You may go into an interview at one of the private elite schools and your child doesn’t perform. You may be told to go do this and that. You may have never heard that there is another way. But I assure you there is, and your child is challenging you to consider it. A child doesn’t need to be neurotypical to thrive and be successful. A child whose strange edges can’t be contoured to a capitalist education system is an opportunity to question the assumptions we have about the way we are doing things.
F. is my easiest kid. He listens and adapts. He is able to say, “Mama, I want to rest.” I know for many parents their autistic kid can’t communicate verbally as easily. I cannot walk in your day or imagine the challenges you face. But I can appreciate you for loving your child and remind you that you are their advocate. Your love and confidence can demonstrate that your child is whole and worthy of being treated in such a way.
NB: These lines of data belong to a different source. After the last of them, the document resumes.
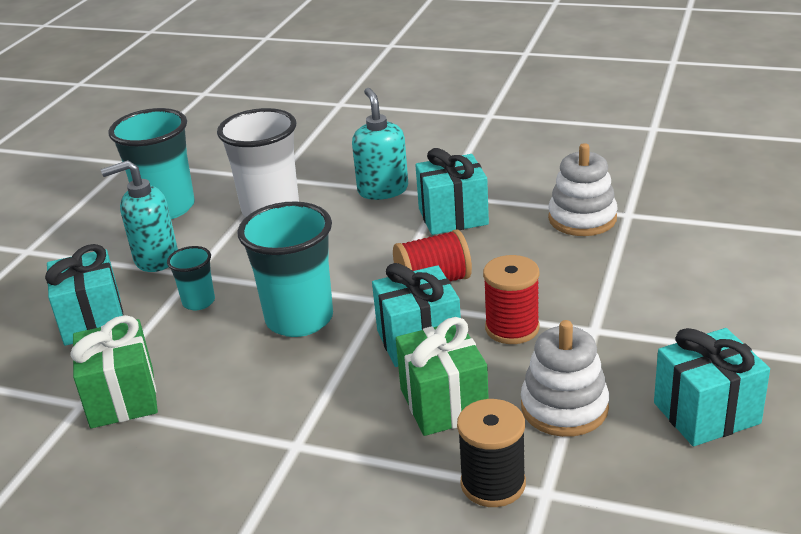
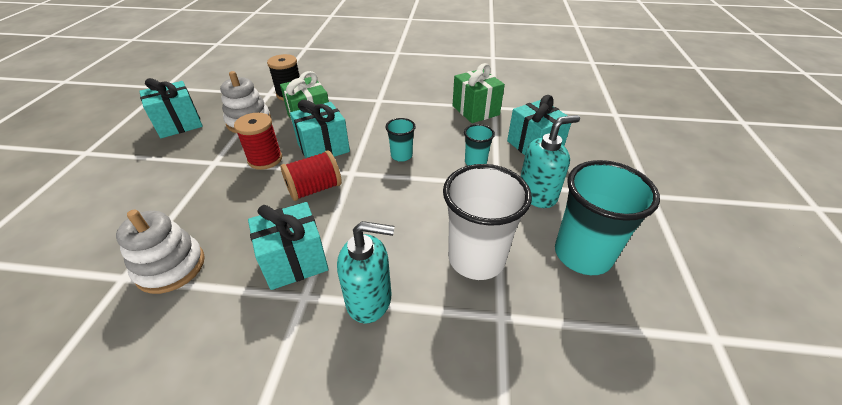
camera: 165 degrees right, 10 degrees up
turquoise cup [237,201,333,337] -> turquoise cup [385,118,416,162], size x0.50
turquoise soap dispenser [352,88,408,200] -> turquoise soap dispenser turned 60 degrees counterclockwise [337,221,395,324]

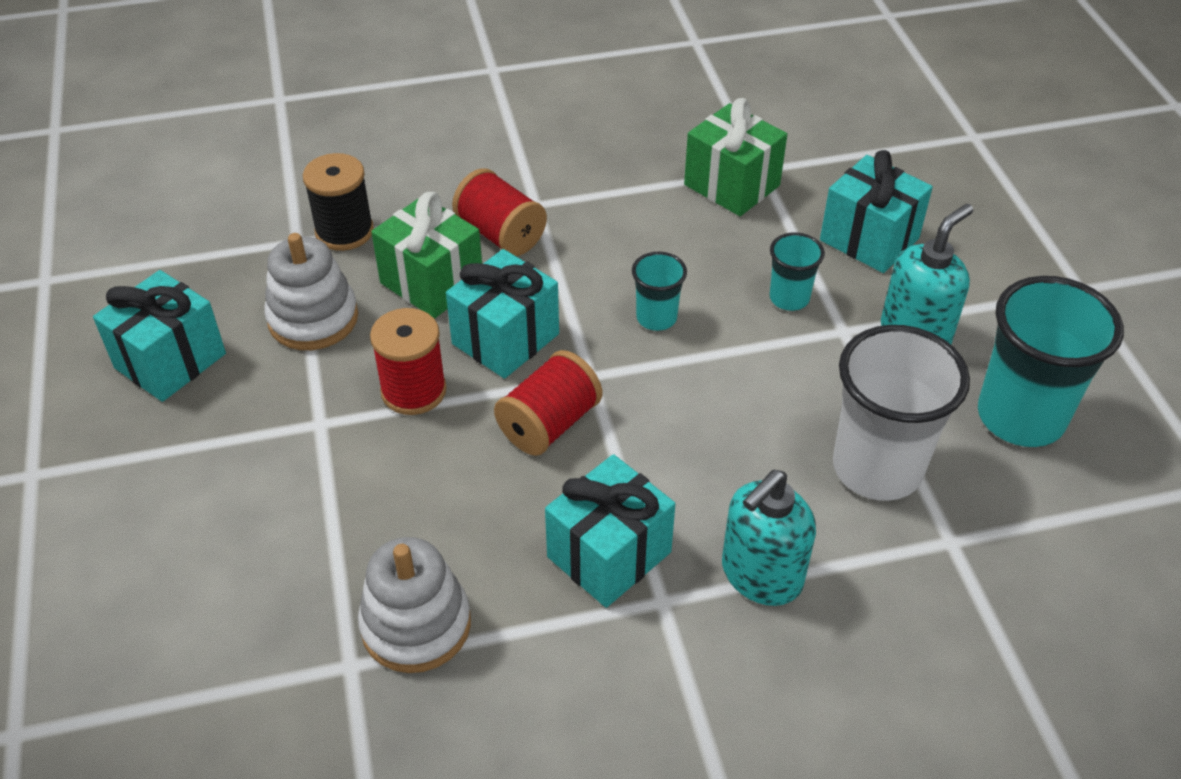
camera: 20 degrees left, 5 degrees up
turquoise soap dispenser [337,221,395,324] -> turquoise soap dispenser turned 150 degrees clockwise [722,470,816,606]
none -> red spool [452,168,547,256]

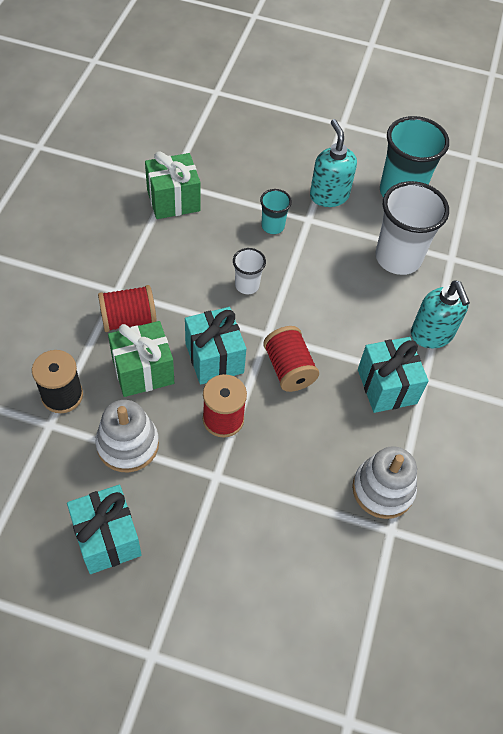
camera: 65 degrees left, 10 degrees up
turquoise cup [632,252,687,331] -> white cup [233,248,266,294]
turquoise gift [820,150,933,273] -> none

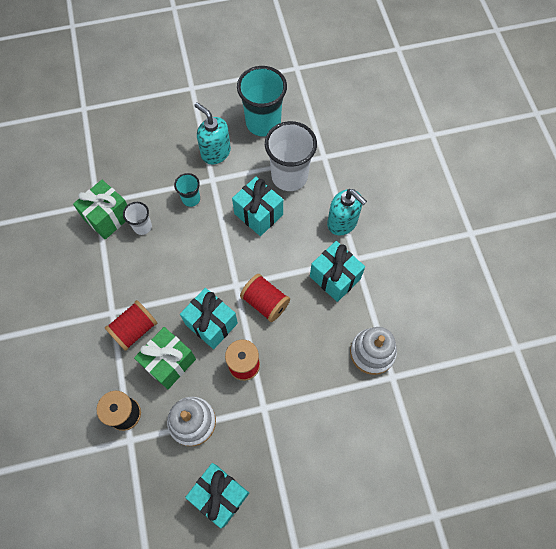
camera: 25 degrees left, 10 degrees up
white cup [233,248,266,294] -> white cup moved to [123,202,152,235]
none -> turquoise gift [232,177,283,236]

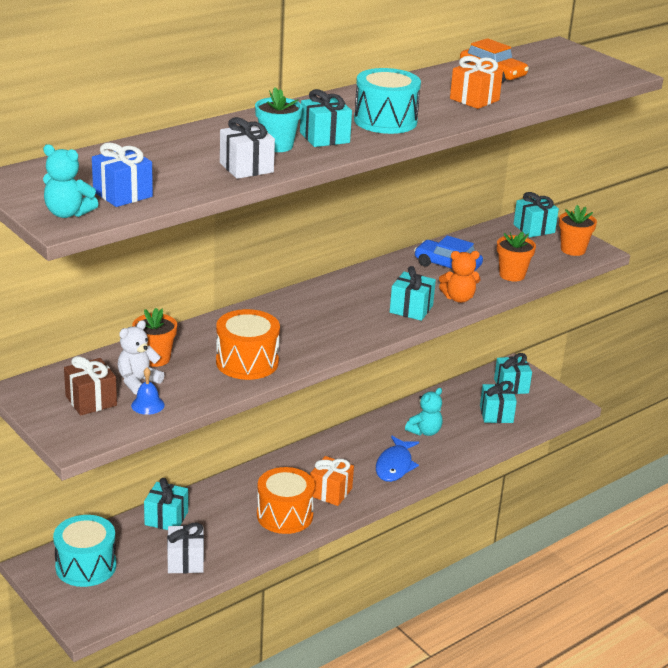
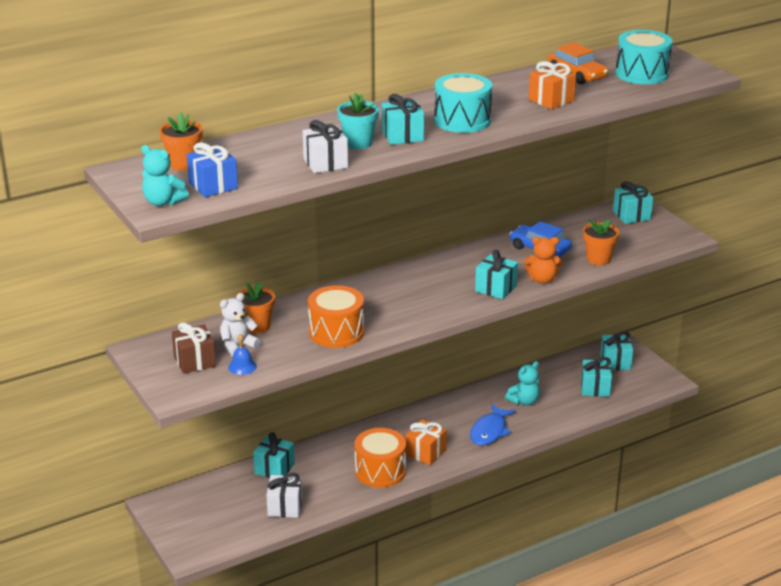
camera: 10 degrees right, 0 degrees up
turquoise drum [53,515,116,587] -> turquoise drum moved to [616,30,673,84]
orange flower pot [559,205,597,256] -> orange flower pot moved to [159,112,203,171]

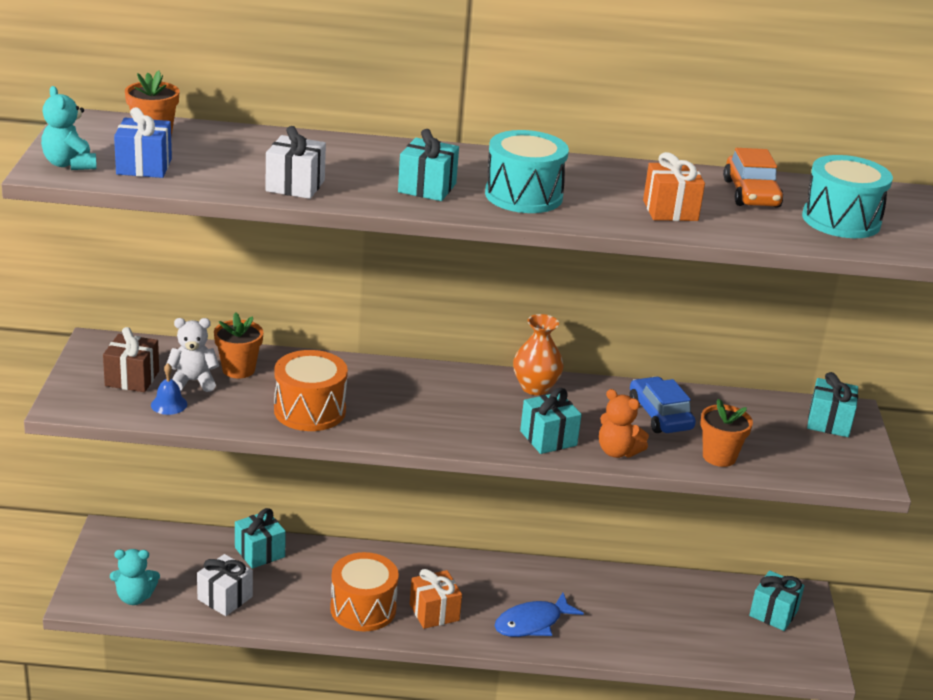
camera: 30 degrees right, 0 degrees up
turquoise flower pot [337,93,379,149] -> none
turquoise teddy bear [505,361,540,406] -> turquoise teddy bear moved to [110,549,160,605]
turquoise gift [581,357,612,397] -> none
none -> orange vase [513,314,564,395]

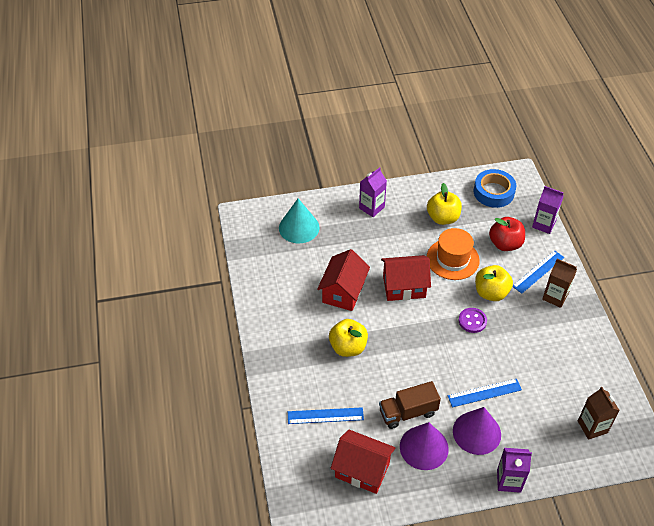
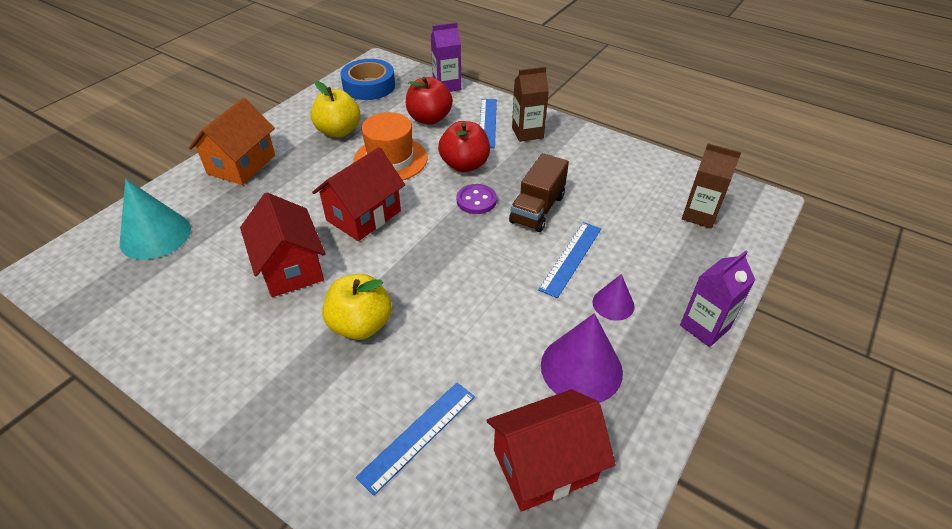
camera: 45 degrees left, 5 degrees down
purple carton [359,167,387,217] -> orange house [189,98,275,185]
brown truck [379,381,441,429] -> brown truck moved to [509,153,569,232]
purple cone [453,407,501,455] -> purple cone [593,274,635,321], size x0.56
yellow apple [475,265,513,301] -> red apple [438,121,490,172]

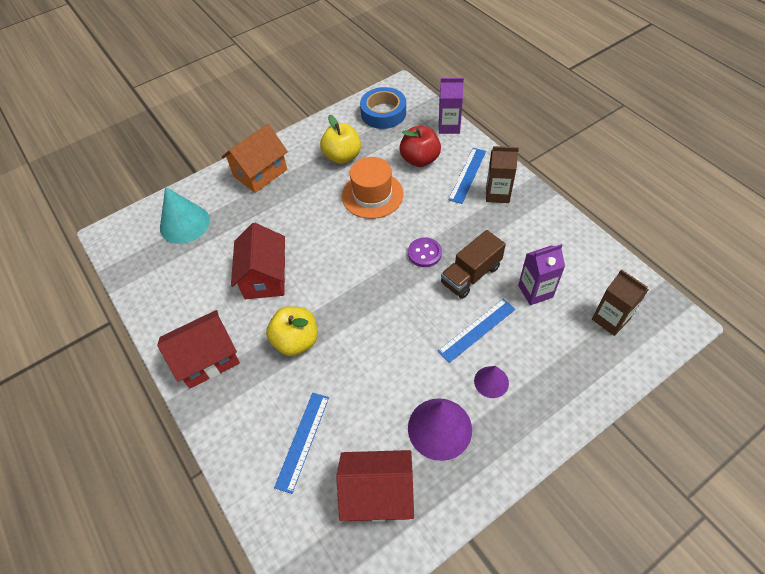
camera: 25 degrees right, 10 degrees up
red house [312,147,405,241] -> red house moved to [157,310,240,388]
blue ruler [356,383,475,496] -> blue ruler turned 45 degrees counterclockwise [274,393,329,494]
red apple [438,121,490,172] -> none
purple carton [680,250,755,347] -> purple carton moved to [518,244,565,305]

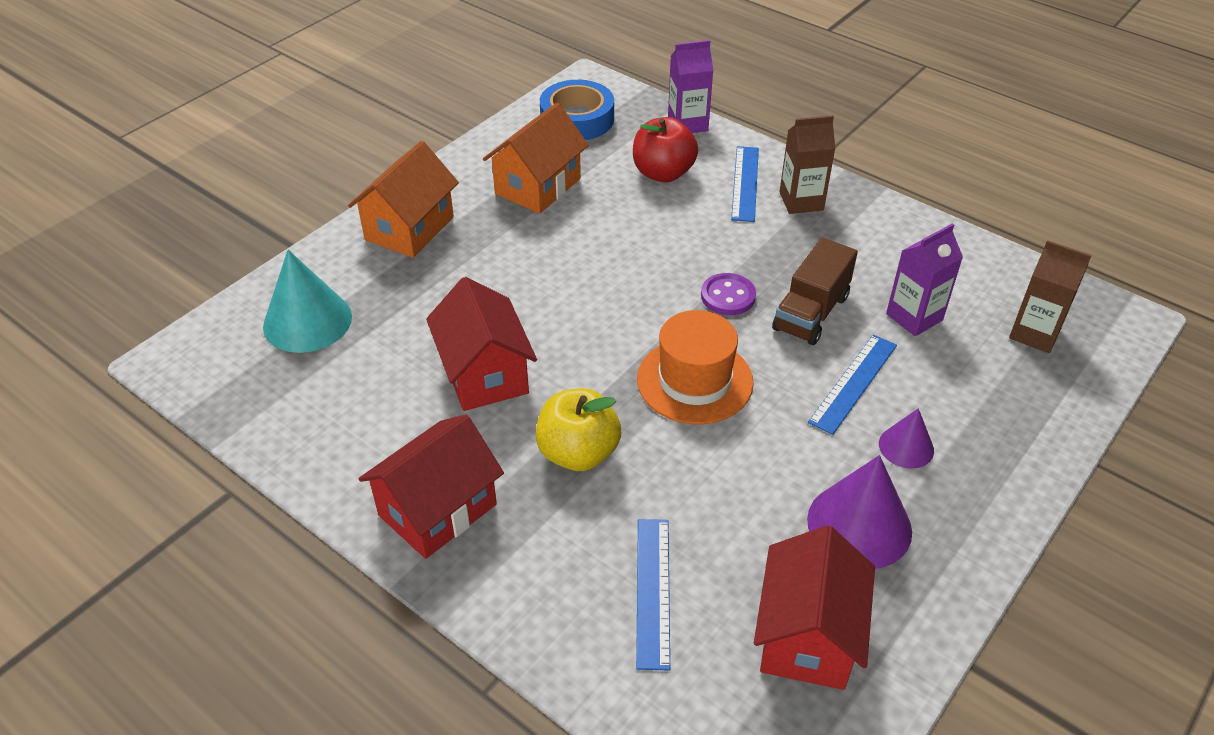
camera: 20 degrees left, 10 degrees down
yellow apple [320,115,361,164] -> orange house [483,103,589,214]
red house [336,450,414,522] -> red house turned 60 degrees counterclockwise [754,525,875,690]
orange hat [342,157,404,219] -> orange hat moved to [637,310,754,424]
For what a country I belong to. For those who know my love for my land. For its contradictions, for its humility, for its weather, for its food, for its people, for its broken reality showing us everyday how bad things are. It is almost impossibly hard for me to arrive again in rural America, where I don’t have the comfort of the migrant diasporas, lifelong friends or Pakistani dhaba food. But I’m here doing it again, because I can. That is a privilege I am not cynical about or too obtuse to understand. I can leave Pakistan to find public education that will support me and my family, but most parents in my shoes, cannot.